Captain Steven Stamkos agreed.
“Vasy was outstanding,” he said. “He made some huge saves. He was big with a couple breakaway saves. We know what we’re going to get from Vasy, and he’s going to make some huge saves with his athletic ability.”
He is growing up, you know. He remains a stranger in a strange land, learning the game, learning the language. Like a lot of foreigners, he didn't trust his verbal skills a year ago.
Now, he still speaks in cliches. "I stayed relaxed. I stayed in the blue paint." But he seems more mature, more in control. He looks, frankly, like the goaltender of the future.
A year ago, even, the odds of the Lightning winning went down considerably when Vasilevskiy played and Ben Bishop sat. But Vasilevskiy looks ready to play this season.

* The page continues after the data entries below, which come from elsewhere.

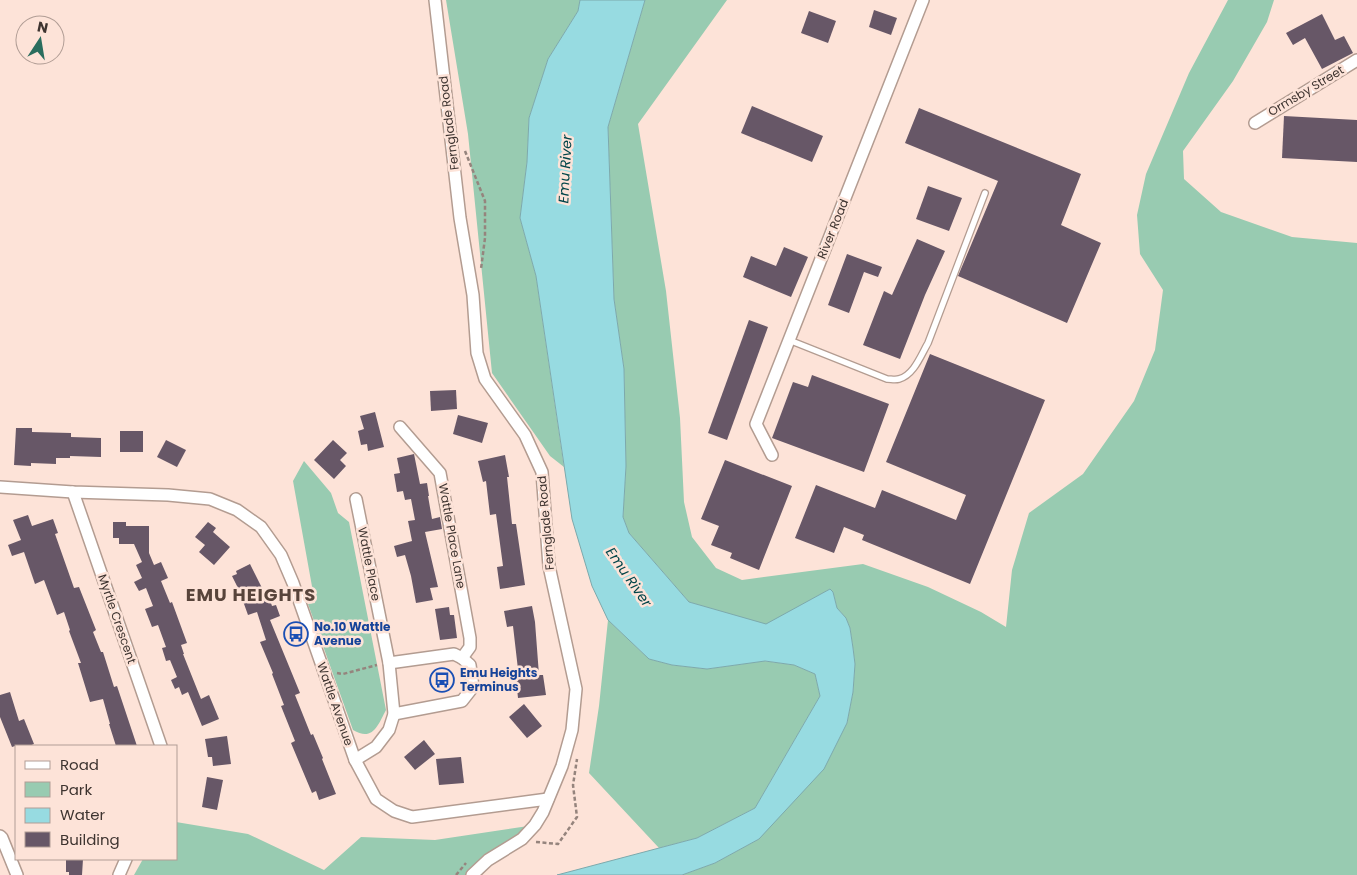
<svg xmlns="http://www.w3.org/2000/svg" width="1357" height="875" font-family="Poppins,sans-serif">
	<rect width="100%" height="100%" fill="#fde3d8"/>
	<g fill="#98cbb1">
		<polygon points="446,0 580,0 578,11 548,59 529,118 527,162 520,218 536,276 564,467 550,456 492,373 468,134"/>
		<polygon points="645,0 727,0 638,124 666,291 680,418 684,502 692,537 716,568 742,580 863,564 928,587 981,612 1006,627 1012,570 1029,513 1083,474 1134,401 1155,350 1163,290 1140,254 1137,215 1146,174 1189,73 1228,0 1274,0 1267,22 1233,81 1183,151 1184,179 1221,212 1292,237 1357,243 1357,875 682,875 715,863 759,839 847,723 853,692 855,664 853,648 850,628 846,618 837,608 833,592 830,589 766,625 689,602 629,533 623,517 626,466 624,369 614,299 608,127"/>
		<path d="M 304,461 L 331,493 L 338,513 L 349,522 L 386,710 C 378,725 373,742 353,730 L 308,604 L 315,603 L 293,481 Z"/>
		<polygon points="608,620 649,659 672,665 707,669 764,661 794,665 815,674 820,696 755,808 697,838 659,848 589,773 599,706"/>
		<polygon points="176,822 248,834 324,870 361,837 435,840 535,825 472,875 134,875 143,859 176,859"/>
	</g>
	<polygon fill="#97dbe1" stroke="#7ca9ac" points="580,0 645,0 608,127 614,299 624,369 626,466 623,517 629,533 689,602 766,624 830,589 833,592 837,608 846,618 850,628 853,648 855,664 853,692 847,723 824,769 759,839 715,863 682,875 557,875 697,838 755,808 820,696 815,674 794,665 765,661 707,669 672,665 649,659 608,620 592,586 572,519 536,276 520,218 527,162 529,118 548,59 578,11"/>
	<g fill="#675767">
		<polygon points="874,10 897,18 891,35 869,27"/>
		<polygon points="809,11 836,21 828,43 801,33"/>
		<polygon points="1322,14 1335,40 1344,36 1353,53 1322,69 1305,38 1293,45 1286,33"/>
		<polygon points="752,106 823,136 812,162 741,133"/>
		<polygon points="919,108 1081,174 1061,225 1101,243 1067,323 958,276 998,181 905,143"/>
		<polygon points="1284,116 1357,120 1357,162 1282,158"/>
		<polygon points="928,186 962,198 949,231 916,219"/>
		<polygon points="917,239 945,251 925,295 900,359 863,345 884,291 892,295"/>
		<polygon points="784,247 808,257 791,297 743,277 751,256 776,266"/>
		<polygon points="847,254 882,267 878,277 864,272 849,313 828,305"/>
		<polygon points="749,320 768,327 727,440 708,433"/>
		<polygon points="930,354 1045,400 970,584 862,540 864,535 844,527 834,553 795,538 816,485 875,508 882,490 956,520 966,495 886,462"/>
		<polygon points="812,375 889,404 864,472 772,438 793,382 808,387"/>
		<polygon points="456,390 457,409 431,411 430,391"/>
		<polygon points="375,412 384,447 368,451 367,444 361,445 358,431 364,429 360,416"/>
		<polygon points="458,415 488,423 482,443 453,434"/>
		<polygon points="16,428 32,428 32,432 71,433 71,437 101,438 101,457 70,456 70,458 56,458 56,464 31,463 31,466 14,465"/>
		<rect x="120" y="431" width="23" height="21"/>
		<polygon points="166,440 186,450 177,467 157,457"/>
		<polygon points="333,440 347,453 340,460 346,466 334,479 314,460"/>
		<polygon points="414,454 420,484 427,483 429,496 428,496 432,519 440,517 442,529 425,532 438,587 430,588 433,600 416,603 411,576 405,555 397,557 394,546 412,541 408,521 415,520 411,499 405,500 403,491 397,492 394,474 400,473 397,458"/>
		<polygon points="505,455 509,477 507,477 512,524 516,524 525,585 500,589 497,567 503,566 496,514 490,515 486,481 483,482 478,461"/>
		<polygon points="725,460 792,486 759,570 730,558 732,553 711,545 719,526 701,519"/>
		<polygon points="28,515 32,526 53,519 58,533 55,534 74,588 79,587 96,630 93,632 101,652 103,652 114,687 117,686 137,746 116,746 109,724 110,724 103,699 90,702 78,663 81,663 69,631 70,630 64,612 57,615 44,580 35,584 24,552 12,556 8,545 21,540 13,520"/>
		<polygon points="113,522 126,522 126,526 149,526 149,553 154,565 161,562 168,578 161,581 170,603 172,602 187,643 181,645 184,654 183,654 201,699 209,695 219,719 202,726 188,692 182,695 179,687 175,689 171,680 177,677 170,660 166,661 162,648 166,647 158,625 152,627 145,609 153,606 146,588 139,591 134,582 142,578 136,565 142,562 134,544 119,544 119,538 113,538"/>
		<polygon points="208,522 216,528 213,532 230,547 214,565 199,552 205,545 195,537"/>
		<polygon points="250,564 264,592 267,591 272,606 276,605 280,616 270,620 300,693 295,695 311,735 313,734 323,758 322,759 336,794 319,800 316,791 312,793 291,743 295,741 281,706 284,705 272,674 273,673 260,642 266,640 257,612 248,615 239,590 232,576 237,574 236,571"/>
		<polygon points="532,606 535,622 539,675 543,675 546,695 518,698 516,679 519,678 513,626 507,627 504,611"/>
		<polygon points="449,607 450,615 454,615 457,638 440,640 435,609"/>
		<polygon points="10,692 19,721 24,719 34,744 29,746 15,746 12,747 0,717 0,695"/>
		<polygon points="524,704 542,726 527,738 509,717"/>
		<polygon points="227,736 231,764 213,766 212,757 208,757 205,739"/>
		<polygon points="424,740 435,754 415,770 404,757"/>
		<polygon points="461,757 464,783 439,785 436,759"/>
		<polygon points="207,777 223,780 217,810 202,807"/>
		<polygon points="66,859 83,859 82,875 69,875 69,872 66,872"/>
	</g>
	<g fill="none" stroke-linecap="round" stroke-linejoin="round">
		<g stroke="#b39c91" stroke-width="8">
			<path id="lane" d="M 789,340 L 887,379 C 891,379 895,380 899,379 C 914,375 921,355 928,343 L 985,193"/>
		</g>
		<g stroke="#b39c91" stroke-width="14">
			<g id="street">
				<polyline points="435,0 460,218 473,295 477,353 485,379 525,435 542,472 549,566 576,689 572,730 562,766 543,812 535,825 522,839 488,860 472,875"/>
				<polyline points="1255,123 1357,60"/>
				<polyline points="772,455 756,424 923,0"/>
				<polyline points="0,487 73,492 168,495 210,499 237,510 261,527 281,555 293,583 355,760 376,799 394,811 412,817 548,799"/>
				<polyline points="73,492 161,746"/>
				<polyline points="389,663 454,654 462,658 470,647 470,638 440,473 400,427"/>
				<polyline points="394,714 462,701 473,687 470,665 462,658"/>
				<polyline points="355,760 376,747 389,730 394,714 389,663 356,499"/>
				<polyline points="0,836 2,838 17,875"/>
				<polyline points="119,875 126,859"/>
			</g>
		</g>
		<g stroke="#95847d" stroke-width="2.5" stroke-dasharray="4 2.5" stroke-linecap="butt">
			<polyline points="465,151 485,201 485,238 481,269"/>
			<polyline points="337,673 343,674 377,665"/>
			<polyline points="536,842 558,844 577,817 573,785 577,759"/>
			<polyline points="456,875 466,863"/>
		</g>
		<use href="#lane" stroke="#fff" stroke-width="5.5"/>
		<use href="#street" stroke="#fff" stroke-width="11"/>
	</g>
	<defs>
		<g id="bus-ring" transform="scale(1.25)"><circle r="9.5" fill="#fde3d8" stroke="#1a4fb4" stroke-width="1.5"/><path d="M-5-6H5V4H4V6H2V4H-2V6H-4V4H-5ZM-3.5-4V0h7V-4ZM-3.5 1.2v1.5H-2V1.2ZM2 1.2v1.5H3.5V1.2Z" fill="#1a4fb4"/></g>
	</defs>
	<g fill-rule="evenodd">
		<use href="#bus-ring" x="296" y="634"/>
		<use href="#bus-ring" x="442" y="680"/>
	</g>
	<g text-anchor="middle" stroke-width="5" stroke-linejoin="round" paint-order="stroke">
		<g font-size="12" fill="#3e3430" stroke="#fde3d8">
			<text transform="translate(1306 91) rotate(-31)" y="4">Ormsby Street</text>
			<text transform="translate(449 123) rotate(-97)" y="4">Fernglade Road</text>
			<text transform="translate(833 229) rotate(-68)" y="4">River Road</text>
			<text transform="translate(546 523) rotate(-95)" y="4">Fernglade Road</text>
			<text transform="translate(452 536) rotate(80)" y="4">Wattle Place Lane</text>
			<text transform="translate(369 564) rotate(79)" y="4">Wattle Place</text>
			<text transform="translate(117 619) rotate(71)" y="4">Myrtle Crescent</text>
			<text transform="translate(335 704) rotate(71)" y="4">Wattle Avenue</text>
		</g>
		<g font-size="12" font-weight="bold" fill="#164399" stroke="#fde3d8" text-anchor="start">
			<text x="314" y="631">No.10 Wattle<tspan x="314" dy="14">Avenue</tspan></text>
			<text x="460" y="677">Emu Heights<tspan x="460" dy="14">Terminus</tspan></text>
		</g>
		<g font-size="14" font-style="italic" fill="#024549" stroke="#fde3d8">
			<text transform="translate(565 169) rotate(-87)" y="5">Emu River</text>
			<text transform="translate(629 577) rotate(55)" y="5">Emu River</text>
		</g>
		<g font-size="18" font-weight="bold" letter-spacing="1" fill="#58443b" stroke="#fde3d8">
			<text x="251" y="601">EMU HEIGHTS</text>
		</g>
	</g>
	<rect x="15" y="745" width="162" height="115" fill="#fde3d8" stroke="#b19d95"/>
	<rect x="25" y="761" width="25" height="8" fill="#ffffff" stroke="#b19d95"/>
	<text x="60" y="770" font-size="15" fill="#3e3430">Road</text>
	<rect x="25" y="782" width="25" height="15" fill="#98cbb1" stroke="#b19d95"/>
	<text x="60" y="795" font-size="15" fill="#3e3430">Park</text>
	<rect x="25" y="808" width="25" height="15" fill="#97dbe1" stroke="#b19d95"/>
	<text x="60" y="820" font-size="15" fill="#3e3430">Water</text>
	<rect x="25" y="832" width="25" height="15" fill="#675767" stroke="#b19d95"/>
	<text x="60" y="845" font-size="15" fill="#3e3430">Building</text>
	<g transform="translate(40 40) rotate(12)"><circle r="24" fill="#fde3d8" stroke="#b19d95"/>
	<path d="M0-4L9 19L0 12L-9 19Z" fill="#2a6d5e"/>
	<text y="-8" font-size="14" font-weight="bold" text-anchor="middle" fill="#3e3430">N</text>
	</g>
</svg>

“I just think he's a year older,” Lightning coach Jon Cooper said. “A year wiser. A year stronger, a year quicker, a year better. He's a year more experienced in the league. Thats what you need. He's learning the league. He's an outstanding goaltender, but you have to learn the league, the players, the angles. But he's a student of the game, and he works his tail off.”
Vasilevskiy's performance made Thursday night one of the Bolts' best games. They finally took a lead. They got great goaltending. They scored on the power play. They got goals from stars like Stamkos, Nikita Kucherov and Tyler Johnson. They closed well (Vasy's saves and a third-period goal by Brian Boyle led the Bolts).
Boyle's goal, 68 seconds into the final period, stopped the Islanders' momentum.
“It kind of ultimately popped their balloon a little bit,” Cooper said.
“It’s 3-1. It’s a game, plus they had momentum. We needed that buzzer to go in the second period and it helped us being up two instead of just one and then you get that fourth one and it kind of sucked a little air out of their tires.”
Stamkos, standing next to Boyle, shrugged off his buddy's goal.
“Lucky shot if you ask me,” Stamkos said, laughing. “I didn't think it was a big deal at all. No, anytime you get a two-goal lead, they say that’s probably one of the worst ones to have in the third. That was a big goal. It gives you some breathing room and still allows you to make plays, and I thought we had a really solid third period.”
Hedman had an assist, giving him 188 for his career. He moved into first place ahead of Dan Boyle in the category.
“Yeah, I knew about it,” Hedman said. “It's a good feeling and something I'm proud of. It's tough not to notice it.”
The Lightning is home against the San Jose Sharks on Saturday night.